Often the success of a boutique firm is driven by the founder’s passion and a culture and purpose that attracts clients and fee-earners alike. One clear danger is that the acquiring firm ends up destroying the very value that attracted them to make the acquisition in the first place.

A brilliant report from McKinsey & CompanyDriving Growth in Consumer Goods through Programmatic M&A explains that there has to be a shift from focusing on what you can gain from an acquisition to what you can give.

“Executives should recognise that a deal is about not just what a target can do for them but also what they can do for the target,” it says. “M&A strategy grounded in an acquirer’s contribution to a target is critical.”

This can also be applied to the legal sector. The savvy law firm should not talk in abstract terms about ‘synergies’ but instead work on concrete opportunities that have the potential to improve both firms.

We recently saw first-hand lawyers in a much larger firm being outclassed in pre-merger talks by those in their smaller counterpart. Post-merger, however, both firms benefitted – the larger firm from having new top guns on board and the smaller from being part of a far larger department that had real strength in depth.

Getting the integration model right

In my experience, very few law firms have a clearly defined model for post-merger integration.

There are a number of options available from the most common, full integration model favoured by firms like Knights, to the partial integration we have seen with Shakespeare Martineau, part of Ampa – which is the holding LLP with its ‘house of brands’.

There is also a standalone model – something that is much rarer in the legal sector.

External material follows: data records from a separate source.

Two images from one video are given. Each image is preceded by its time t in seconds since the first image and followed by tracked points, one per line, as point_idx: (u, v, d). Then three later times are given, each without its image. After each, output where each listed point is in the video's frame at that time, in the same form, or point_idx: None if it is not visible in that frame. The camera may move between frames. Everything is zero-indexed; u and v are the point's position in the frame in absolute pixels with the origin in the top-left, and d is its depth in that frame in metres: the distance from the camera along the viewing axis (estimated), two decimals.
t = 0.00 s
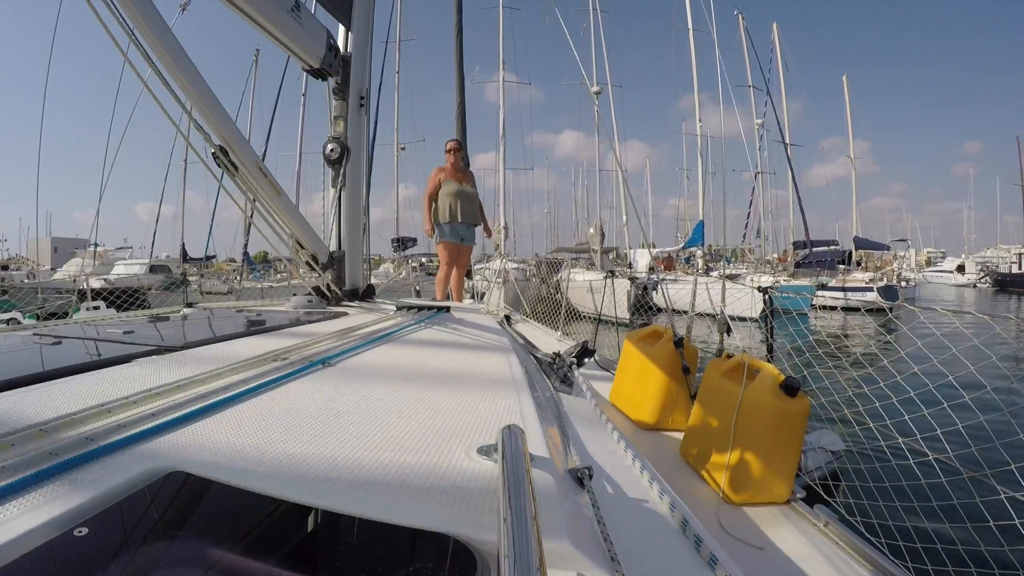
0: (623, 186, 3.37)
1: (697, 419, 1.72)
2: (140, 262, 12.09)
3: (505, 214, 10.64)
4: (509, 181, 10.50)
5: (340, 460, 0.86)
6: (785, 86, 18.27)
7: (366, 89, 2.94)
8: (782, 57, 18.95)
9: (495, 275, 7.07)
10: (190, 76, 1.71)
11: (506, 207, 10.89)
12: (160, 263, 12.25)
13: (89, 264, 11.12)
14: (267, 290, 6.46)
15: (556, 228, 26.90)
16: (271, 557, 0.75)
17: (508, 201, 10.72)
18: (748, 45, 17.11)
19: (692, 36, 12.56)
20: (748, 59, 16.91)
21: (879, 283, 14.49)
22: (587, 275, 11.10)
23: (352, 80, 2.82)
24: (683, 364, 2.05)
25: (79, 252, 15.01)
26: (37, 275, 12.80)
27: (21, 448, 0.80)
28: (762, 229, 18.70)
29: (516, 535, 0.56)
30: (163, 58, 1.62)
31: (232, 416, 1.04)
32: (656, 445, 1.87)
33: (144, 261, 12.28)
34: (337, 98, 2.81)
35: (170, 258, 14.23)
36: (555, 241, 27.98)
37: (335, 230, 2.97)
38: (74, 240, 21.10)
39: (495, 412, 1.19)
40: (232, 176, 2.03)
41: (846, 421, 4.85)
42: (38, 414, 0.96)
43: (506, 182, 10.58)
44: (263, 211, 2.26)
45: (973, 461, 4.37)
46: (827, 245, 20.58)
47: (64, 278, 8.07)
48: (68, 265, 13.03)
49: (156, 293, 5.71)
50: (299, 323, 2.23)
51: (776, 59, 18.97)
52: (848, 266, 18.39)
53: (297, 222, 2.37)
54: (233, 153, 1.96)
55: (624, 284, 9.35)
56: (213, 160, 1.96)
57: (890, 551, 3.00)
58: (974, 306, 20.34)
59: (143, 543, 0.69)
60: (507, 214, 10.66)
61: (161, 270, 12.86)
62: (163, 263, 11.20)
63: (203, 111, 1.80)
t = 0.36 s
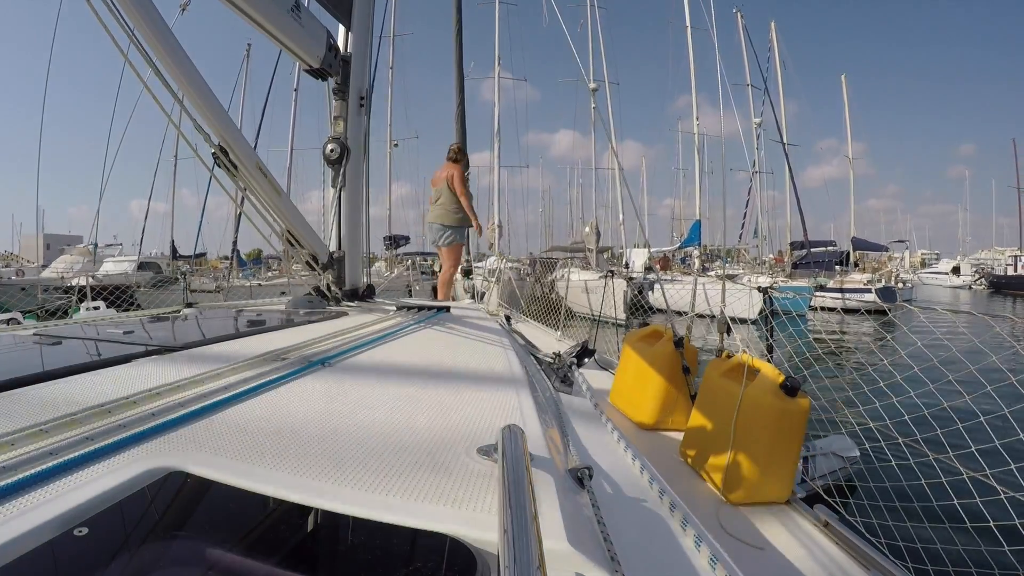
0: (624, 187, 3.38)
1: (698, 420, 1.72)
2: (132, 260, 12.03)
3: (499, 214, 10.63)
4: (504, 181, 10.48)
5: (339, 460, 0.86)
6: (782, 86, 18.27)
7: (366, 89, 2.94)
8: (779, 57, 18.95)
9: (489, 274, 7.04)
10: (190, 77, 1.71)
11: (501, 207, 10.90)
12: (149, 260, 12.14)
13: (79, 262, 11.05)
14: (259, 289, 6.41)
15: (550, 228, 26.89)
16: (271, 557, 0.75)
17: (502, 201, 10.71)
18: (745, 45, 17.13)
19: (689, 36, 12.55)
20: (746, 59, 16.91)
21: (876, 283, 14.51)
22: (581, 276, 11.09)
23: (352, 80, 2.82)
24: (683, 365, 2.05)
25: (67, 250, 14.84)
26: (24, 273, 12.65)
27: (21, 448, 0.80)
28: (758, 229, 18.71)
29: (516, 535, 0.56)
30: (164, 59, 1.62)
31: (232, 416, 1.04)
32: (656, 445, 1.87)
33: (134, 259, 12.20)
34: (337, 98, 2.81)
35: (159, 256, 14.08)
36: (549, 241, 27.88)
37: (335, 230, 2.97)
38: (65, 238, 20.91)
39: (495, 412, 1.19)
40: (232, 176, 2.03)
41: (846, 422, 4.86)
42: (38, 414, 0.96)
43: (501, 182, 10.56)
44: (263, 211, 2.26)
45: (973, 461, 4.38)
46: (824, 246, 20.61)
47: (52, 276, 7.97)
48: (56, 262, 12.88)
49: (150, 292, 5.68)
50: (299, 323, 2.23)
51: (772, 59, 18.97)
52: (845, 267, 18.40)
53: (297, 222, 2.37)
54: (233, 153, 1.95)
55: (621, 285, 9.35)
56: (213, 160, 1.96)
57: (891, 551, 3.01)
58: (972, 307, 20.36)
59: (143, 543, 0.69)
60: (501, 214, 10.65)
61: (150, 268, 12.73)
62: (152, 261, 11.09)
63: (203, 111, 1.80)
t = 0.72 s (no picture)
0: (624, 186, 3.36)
1: (698, 419, 1.72)
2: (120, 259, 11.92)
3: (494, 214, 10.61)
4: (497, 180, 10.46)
5: (339, 460, 0.85)
6: (778, 85, 18.27)
7: (366, 89, 2.94)
8: (774, 55, 18.89)
9: (484, 273, 7.01)
10: (190, 77, 1.71)
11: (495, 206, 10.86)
12: (139, 260, 12.04)
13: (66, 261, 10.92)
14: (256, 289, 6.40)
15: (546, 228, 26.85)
16: (271, 557, 0.75)
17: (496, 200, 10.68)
18: (741, 45, 17.12)
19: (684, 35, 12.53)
20: (742, 58, 16.92)
21: (871, 282, 14.54)
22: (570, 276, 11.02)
23: (352, 80, 2.82)
24: (683, 364, 2.04)
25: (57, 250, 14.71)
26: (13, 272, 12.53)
27: (21, 448, 0.80)
28: (754, 228, 18.72)
29: (517, 535, 0.56)
30: (164, 59, 1.62)
31: (231, 416, 1.03)
32: (656, 445, 1.87)
33: (121, 258, 12.06)
34: (337, 98, 2.81)
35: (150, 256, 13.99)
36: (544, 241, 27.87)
37: (336, 230, 2.97)
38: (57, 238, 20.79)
39: (495, 412, 1.18)
40: (233, 176, 2.03)
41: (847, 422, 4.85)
42: (38, 415, 0.96)
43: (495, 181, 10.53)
44: (263, 211, 2.26)
45: (972, 461, 4.39)
46: (820, 245, 20.63)
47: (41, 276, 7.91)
48: (44, 262, 12.75)
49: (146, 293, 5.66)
50: (299, 323, 2.23)
51: (768, 59, 18.97)
52: (841, 265, 18.44)
53: (297, 222, 2.37)
54: (233, 153, 1.95)
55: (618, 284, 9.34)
56: (213, 161, 1.96)
57: (890, 550, 3.02)
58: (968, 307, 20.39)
59: (143, 543, 0.69)
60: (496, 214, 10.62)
61: (140, 268, 12.63)
62: (142, 260, 11.00)
63: (203, 111, 1.80)
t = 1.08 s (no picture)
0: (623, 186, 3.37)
1: (698, 419, 1.72)
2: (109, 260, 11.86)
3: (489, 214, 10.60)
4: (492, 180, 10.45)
5: (339, 460, 0.85)
6: (771, 84, 18.30)
7: (366, 89, 2.94)
8: (769, 55, 18.90)
9: (479, 273, 7.00)
10: (190, 76, 1.71)
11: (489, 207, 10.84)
12: (128, 261, 11.95)
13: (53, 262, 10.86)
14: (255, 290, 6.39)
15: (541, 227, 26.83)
16: (271, 557, 0.75)
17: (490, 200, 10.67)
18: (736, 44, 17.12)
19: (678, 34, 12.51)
20: (736, 57, 16.92)
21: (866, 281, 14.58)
22: (565, 276, 11.01)
23: (352, 80, 2.82)
24: (683, 364, 2.04)
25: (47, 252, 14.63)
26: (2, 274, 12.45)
27: (21, 448, 0.80)
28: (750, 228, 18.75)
29: (517, 535, 0.56)
30: (163, 59, 1.62)
31: (230, 416, 1.03)
32: (656, 445, 1.87)
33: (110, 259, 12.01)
34: (337, 98, 2.81)
35: (141, 257, 13.90)
36: (538, 240, 27.86)
37: (336, 230, 2.97)
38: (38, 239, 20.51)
39: (495, 413, 1.19)
40: (233, 176, 2.04)
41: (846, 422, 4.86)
42: (38, 415, 0.96)
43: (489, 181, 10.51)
44: (263, 211, 2.26)
45: (972, 461, 4.40)
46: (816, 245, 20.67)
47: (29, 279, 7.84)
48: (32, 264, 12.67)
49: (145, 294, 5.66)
50: (298, 323, 2.23)
51: (762, 59, 18.99)
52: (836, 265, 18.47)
53: (297, 222, 2.37)
54: (233, 153, 1.96)
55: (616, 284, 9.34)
56: (214, 160, 1.96)
57: (891, 551, 3.02)
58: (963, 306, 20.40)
59: (143, 543, 0.69)
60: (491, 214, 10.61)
61: (128, 268, 12.55)
62: (132, 260, 10.95)
63: (203, 111, 1.81)
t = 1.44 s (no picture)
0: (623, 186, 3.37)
1: (698, 419, 1.72)
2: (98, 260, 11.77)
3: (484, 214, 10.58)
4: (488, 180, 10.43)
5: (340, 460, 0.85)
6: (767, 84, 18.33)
7: (365, 89, 2.94)
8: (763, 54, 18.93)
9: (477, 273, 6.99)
10: (189, 76, 1.71)
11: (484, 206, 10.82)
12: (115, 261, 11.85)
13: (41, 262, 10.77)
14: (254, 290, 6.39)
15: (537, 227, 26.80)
16: (271, 556, 0.75)
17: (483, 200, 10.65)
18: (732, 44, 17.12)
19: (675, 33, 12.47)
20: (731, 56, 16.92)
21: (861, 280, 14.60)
22: (560, 276, 10.97)
23: (352, 80, 2.82)
24: (683, 364, 2.04)
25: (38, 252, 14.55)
26: None
27: (21, 448, 0.80)
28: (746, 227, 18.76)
29: (517, 535, 0.56)
30: (163, 60, 1.62)
31: (230, 416, 1.03)
32: (656, 445, 1.87)
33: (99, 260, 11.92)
34: (336, 98, 2.81)
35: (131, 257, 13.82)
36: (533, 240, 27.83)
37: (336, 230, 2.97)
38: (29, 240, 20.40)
39: (496, 412, 1.19)
40: (233, 176, 2.04)
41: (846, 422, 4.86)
42: (37, 415, 0.96)
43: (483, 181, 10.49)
44: (263, 211, 2.25)
45: (972, 461, 4.40)
46: (812, 244, 20.70)
47: (16, 280, 7.77)
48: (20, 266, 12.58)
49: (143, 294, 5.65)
50: (298, 323, 2.23)
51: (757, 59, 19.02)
52: (832, 264, 18.50)
53: (297, 222, 2.37)
54: (233, 153, 1.96)
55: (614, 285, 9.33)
56: (213, 160, 1.97)
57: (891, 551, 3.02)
58: (958, 305, 20.44)
59: (143, 543, 0.69)
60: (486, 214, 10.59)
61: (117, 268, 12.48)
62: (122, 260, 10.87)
63: (203, 111, 1.81)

When developing an integration model and deciding on the best approach for your business and its acquisition target, fundamental questions need to be asked about how the smaller firm’s brand or culture could be adversely affected by full or even partial integration. Is there a possibility the best talent from the junior partner and associate level will leave?

All too often have I heard partners from acquirer firms talk of full integration in terms of when, not if it will happen. Unfortunately, very little analysis takes place into the pros and cons of different models. This is intelligently explored by the McKinsey report and can equally be applied in a law firm merger scenario.

It involves considering the control, oversight, operational support and efficiency savings that come with full integration, whilst balancing the need to retain talent, maintain culture and foster innovation – something that can more often be more easily achieved with more hands-off approach to integration.

The report explains that “partial integration can provide the right level of collaboration and coordination while enabling the small brand to safeguard its ‘secret sauce’”—the elements of the target that make it unique – and highlights the importance of “intangible elements such as culture, mindset, and employee affiliation to a brand or vision”.

Too often we see lawyers focus almost entirely on profitability, with far more time and effort given over to financial due diligence when compared to assessing the talent within the organisation and the nature of its culture.

Building an M&A engine

For firms that take a considered and strategically planned approach to M&A, the potential rewards are great. Growth powered through acquisition is far quicker than relying on individual lateral hires, marketing and internal promotions – the traditional levers of growth generally favoured by law firms.

Smaller, bolt-on acquisitions offer the opportunity to scale up, bring in new service offerings and boost your firm’s expertise in profitable sectors, with relatively low risk to your existing business.

These benefits will only be realised, however, if you approach M&A looking at what your firm has to offer any acquisition, how you can best retain what has made them a success and how you can achieve a model that works for both parties.